■ SOURCE DOCUMENT:
- Opening Delimiter -

# Shark on topwater(video)



## bbarton13 (May 4, 2009)

https://www.youtube.com/watch?v=Ah5u7twVXk8&feature=youtu.be


----------



## GAjohn (May 23, 2012)

Here's an embed:





Very cool


----------



## Salt4Lifer (Jun 1, 2013)

That's awesome!


----------



## panhandleslim (Jan 11, 2013)

Way to manhandle that beast, Brandon. Very slick film work and the editing is very nice. Got to love that light. Good time of the year to be out there.

Love the way you got out of the boat to close the thing. See too many people that don't realize that you can get out and handle business.


----------



## WAReilly (Jun 2, 2014)

That's awesome bro! I NEED A KAYAK!


----------



## badonskybuccaneers (Aug 19, 2013)

Had a couple chasing my topwater over near Robinson Island a few weeks ago.
Nice video!


----------



## Hook line stinker (Jul 19, 2012)

Did you get that lure back?


----------



## cobe killer (Apr 13, 2008)

good job!!! cool video!!


----------



## bbarton13 (May 4, 2009)

Yep i got my lure back. Dehookers do wonders! Fish was released


----------



## Low_Sky (Sep 19, 2014)

Awesome!!!


Sent from my iPhone using Tapatalk


----------



## Achim2 (Apr 25, 2011)

Great Video! Thanks for sharing!!

- Closing Delimiter -

■ WORK REQUEST A: In the forum thread about the shark caught on topwater, what does bbarton13 credit with helping get the lure back?
■ WORK REQUEST B: Continue the shark topwater thread with the next post after Achim2's reply.

■ COLLECTED MATERIAL:
- Opening Delimiter -

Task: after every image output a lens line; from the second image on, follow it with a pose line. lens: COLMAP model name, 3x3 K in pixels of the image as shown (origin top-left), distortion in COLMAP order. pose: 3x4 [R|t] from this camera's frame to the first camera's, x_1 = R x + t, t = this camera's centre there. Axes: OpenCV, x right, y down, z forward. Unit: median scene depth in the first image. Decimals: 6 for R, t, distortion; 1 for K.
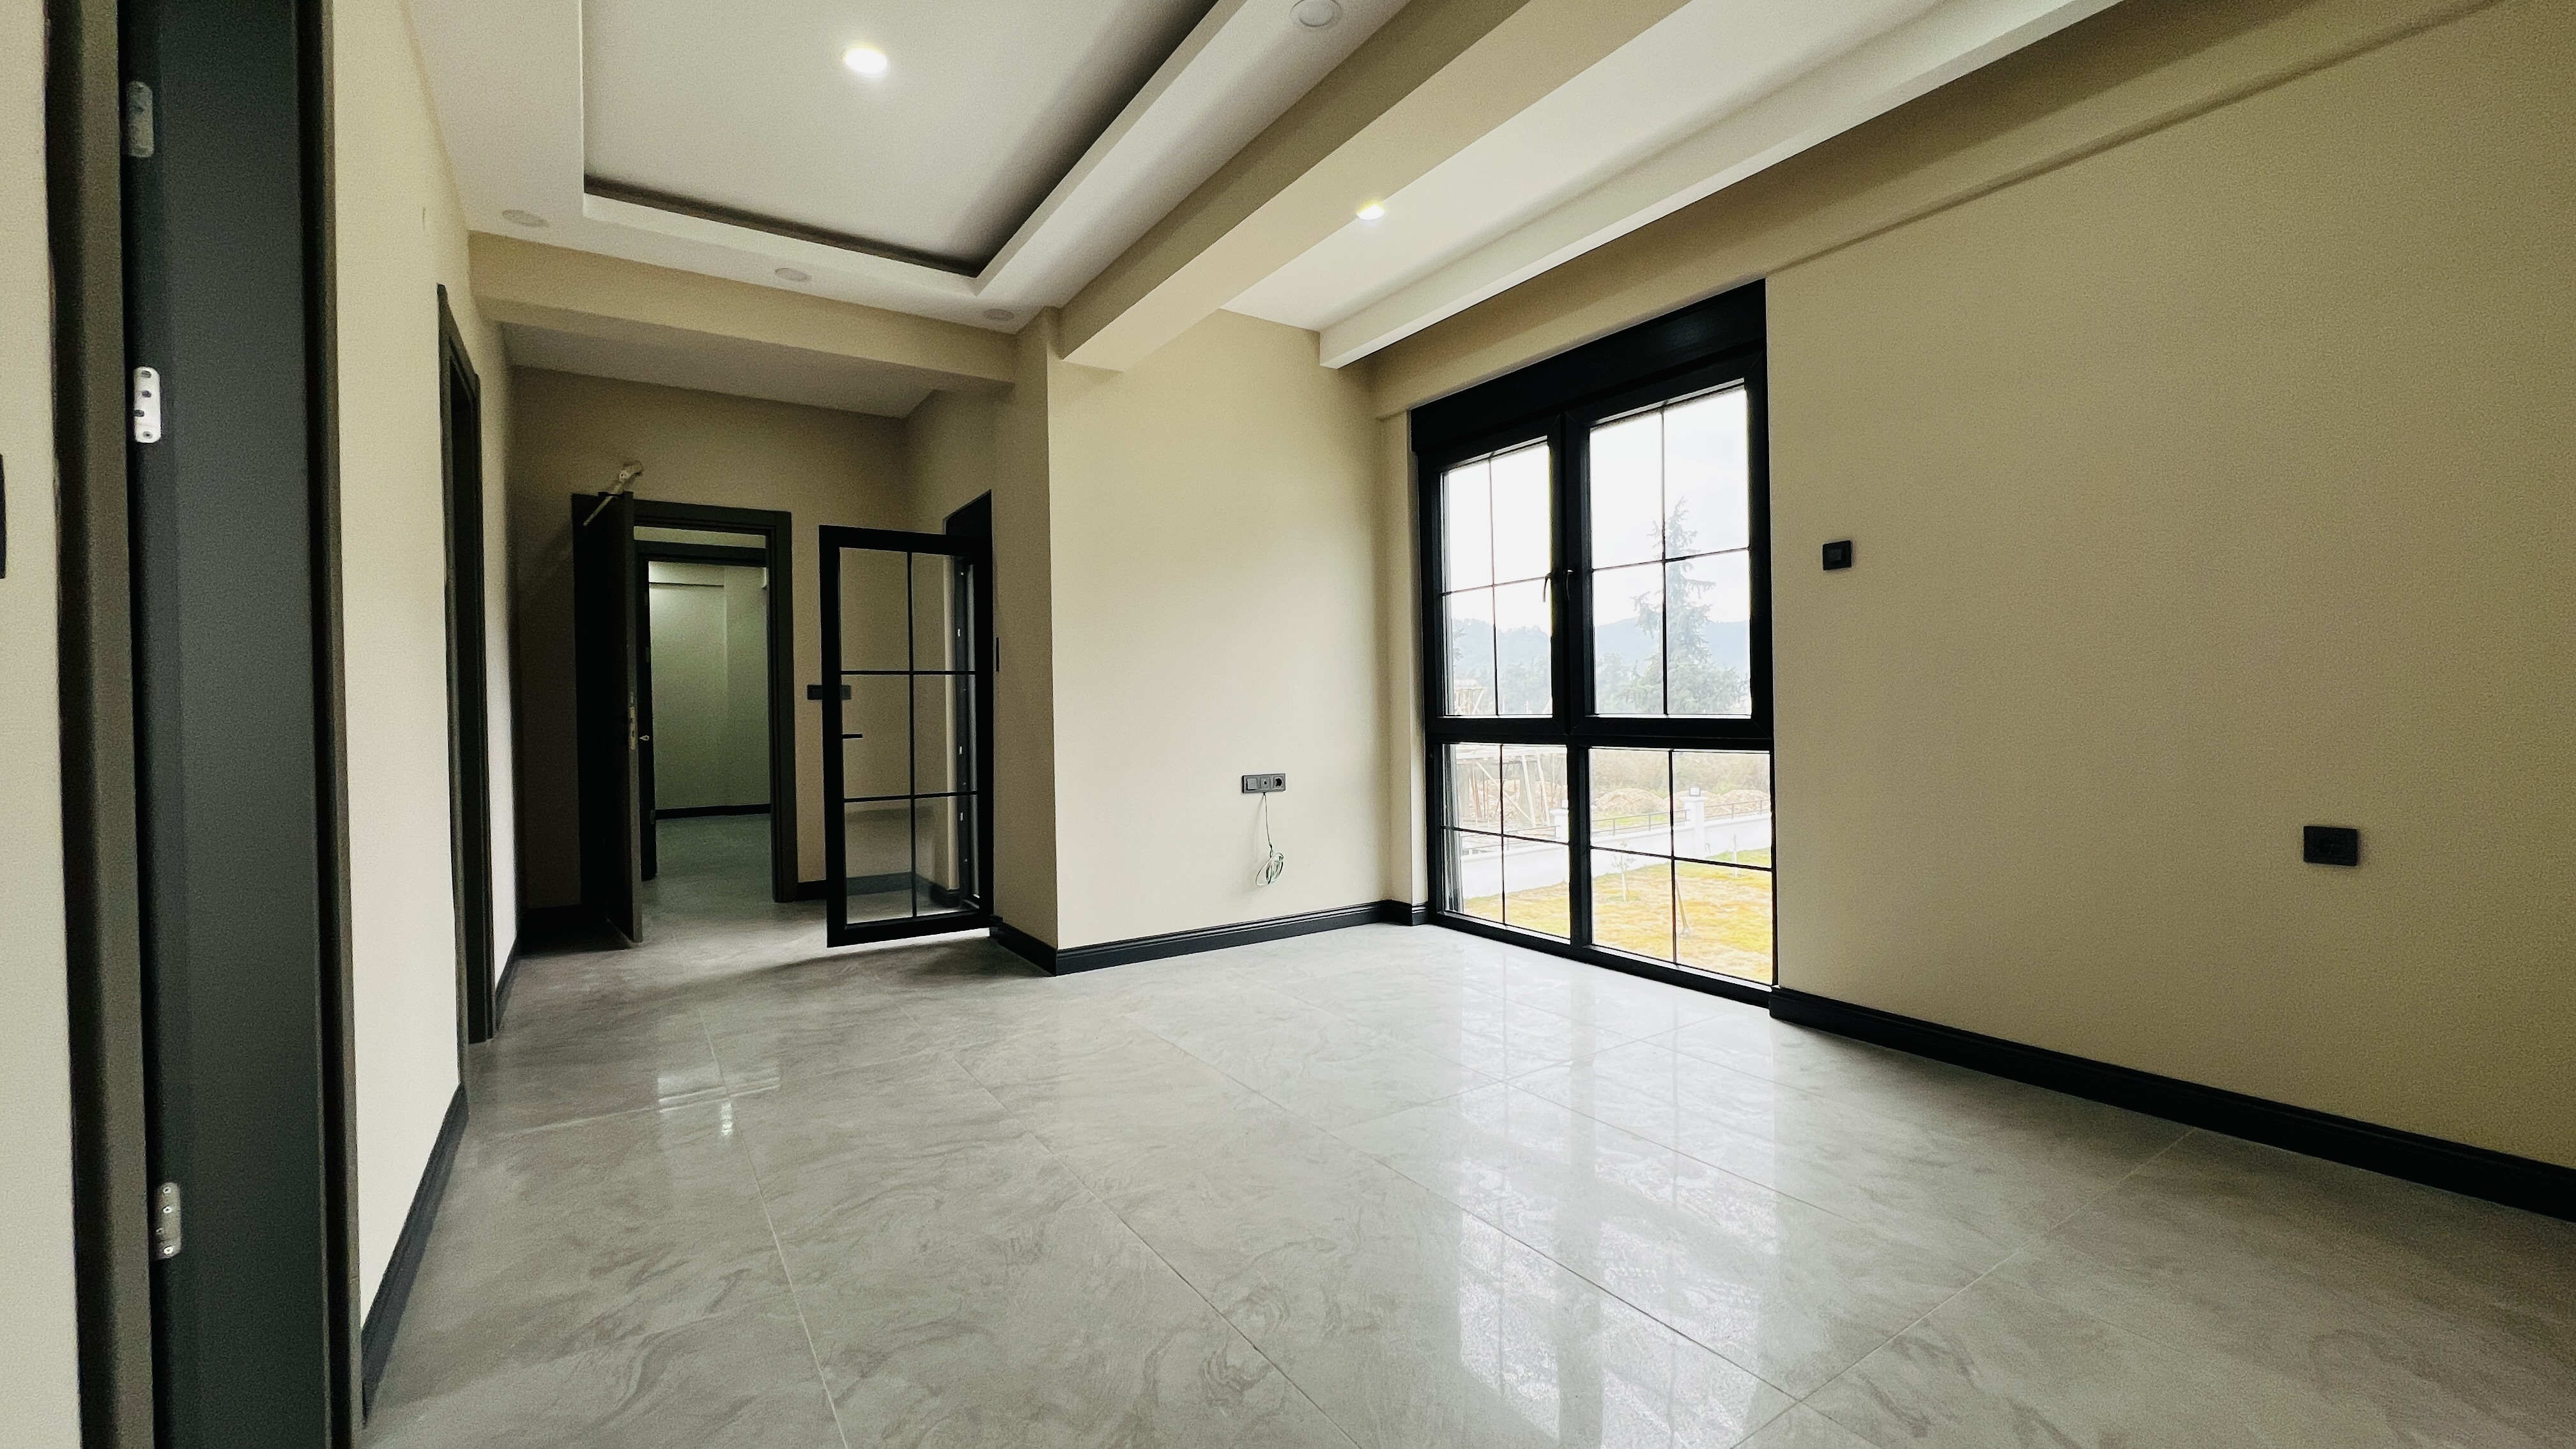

- Closing Delimiter -

■ TASK ANSWER A: Dehookers.

■ TASK ANSWER B:
----------



## johnf (Jan 20, 2012)

That's some good stuff there. 

Jealous


----------



## NLytle (May 13, 2014)

Awesome video sir. 

What kind of rod and reel is that? Looked like it handled that shark very well. 


Sent from my iPhone using Tapatalk


----------



## Night Wing (May 16, 2011)

Excellent video. :thumbsup: 

Sharks like that is one of the the reasons why I gave up wade fishing and switched to kayak fishing.

Thanks for sharing.


----------



## bbarton13 (May 4, 2009)

Bull bay rods 6-15# 7'6" with a penn fierce 3000. 15# braid and 20# fluro leader


----------



## NLytle (May 13, 2014)

Thanks for the reply.


Sent from my iPhone using Tapatalk


----------



## SHAKE N' BAKE (Jul 31, 2012)

That's awesome dude! That looks like the same spot I went a couple weeks ago. If it is, I figured it would be too shallow for a decent sized shark. That spot seems like it holds some fish it's just tough for me to get to. Awesome video, I enjoyed watching it!


----------



## baldona523 (Mar 2, 2008)

Great video, shark on light tackle from a kayak is sick.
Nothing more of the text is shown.